== EXERCISE INSTRUCTIONS ==
Copy out the records below, swapping each "bounding box" for "enclosing rectangle" and leaving everything else unchanged.

== STORED RECORDS ==

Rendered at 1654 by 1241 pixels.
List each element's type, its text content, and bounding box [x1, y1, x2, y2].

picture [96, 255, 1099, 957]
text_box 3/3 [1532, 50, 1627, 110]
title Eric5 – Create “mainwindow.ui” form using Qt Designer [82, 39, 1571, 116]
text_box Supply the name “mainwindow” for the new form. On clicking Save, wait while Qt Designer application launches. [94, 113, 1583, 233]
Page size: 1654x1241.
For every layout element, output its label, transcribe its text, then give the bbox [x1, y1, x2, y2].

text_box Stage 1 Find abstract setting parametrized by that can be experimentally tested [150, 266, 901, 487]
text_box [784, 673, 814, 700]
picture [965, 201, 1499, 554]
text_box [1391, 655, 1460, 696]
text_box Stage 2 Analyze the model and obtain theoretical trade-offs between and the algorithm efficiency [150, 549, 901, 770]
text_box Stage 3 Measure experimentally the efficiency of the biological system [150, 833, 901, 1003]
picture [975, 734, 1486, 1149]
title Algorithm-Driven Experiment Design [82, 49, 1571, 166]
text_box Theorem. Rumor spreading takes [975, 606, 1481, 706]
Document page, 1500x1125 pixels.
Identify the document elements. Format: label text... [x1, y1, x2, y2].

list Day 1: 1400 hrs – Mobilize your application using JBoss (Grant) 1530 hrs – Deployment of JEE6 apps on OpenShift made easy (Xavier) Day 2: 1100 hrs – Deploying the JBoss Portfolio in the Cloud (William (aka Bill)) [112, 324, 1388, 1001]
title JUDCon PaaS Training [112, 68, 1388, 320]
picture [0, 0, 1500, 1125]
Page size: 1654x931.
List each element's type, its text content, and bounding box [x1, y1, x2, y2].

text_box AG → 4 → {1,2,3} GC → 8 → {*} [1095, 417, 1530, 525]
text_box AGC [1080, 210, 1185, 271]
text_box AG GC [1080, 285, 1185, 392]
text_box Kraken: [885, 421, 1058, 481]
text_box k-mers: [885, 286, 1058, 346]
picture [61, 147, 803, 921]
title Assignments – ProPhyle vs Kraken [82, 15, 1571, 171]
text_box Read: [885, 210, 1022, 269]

== RESULT ==
Rendered at 1654 by 1241 pixels.
List each element's type, its text content, and enclosing rectangle [x1, y1, x2, y2].

picture [96, 255, 1099, 957]
text_box 3/3 [1532, 50, 1627, 110]
title Eric5 – Create “mainwindow.ui” form using Qt Designer [82, 39, 1571, 116]
text_box Supply the name “mainwindow” for the new form. On clicking Save, wait while Qt Designer application launches. [94, 113, 1583, 233]
Page size: 1654x1241.
For every layout element, output its label, transcribe its text, then give the bbox [x1, y1, x2, y2].

text_box Stage 1 Find abstract setting parametrized by that can be experimentally tested [150, 266, 901, 487]
text_box [784, 673, 814, 700]
picture [965, 201, 1499, 554]
text_box [1391, 655, 1460, 696]
text_box Stage 2 Analyze the model and obtain theoretical trade-offs between and the algorithm efficiency [150, 549, 901, 770]
text_box Stage 3 Measure experimentally the efficiency of the biological system [150, 833, 901, 1003]
picture [975, 734, 1486, 1149]
title Algorithm-Driven Experiment Design [82, 49, 1571, 166]
text_box Theorem. Rumor spreading takes [975, 606, 1481, 706]
Document page, 1500x1125 pixels.
Identify the document elements. Format: label text... [x1, y1, x2, y2].

list Day 1: 1400 hrs – Mobilize your application using JBoss (Grant) 1530 hrs – Deployment of JEE6 apps on OpenShift made easy (Xavier) Day 2: 1100 hrs – Deploying the JBoss Portfolio in the Cloud (William (aka Bill)) [112, 324, 1388, 1001]
title JUDCon PaaS Training [112, 68, 1388, 320]
picture [0, 0, 1500, 1125]
Page size: 1654x931.
List each element's type, its text content, and enclosing rectangle [x1, y1, x2, y2].

text_box AG → 4 → {1,2,3} GC → 8 → {*} [1095, 417, 1530, 525]
text_box AGC [1080, 210, 1185, 271]
text_box AG GC [1080, 285, 1185, 392]
text_box Kraken: [885, 421, 1058, 481]
text_box k-mers: [885, 286, 1058, 346]
picture [61, 147, 803, 921]
title Assignments – ProPhyle vs Kraken [82, 15, 1571, 171]
text_box Read: [885, 210, 1022, 269]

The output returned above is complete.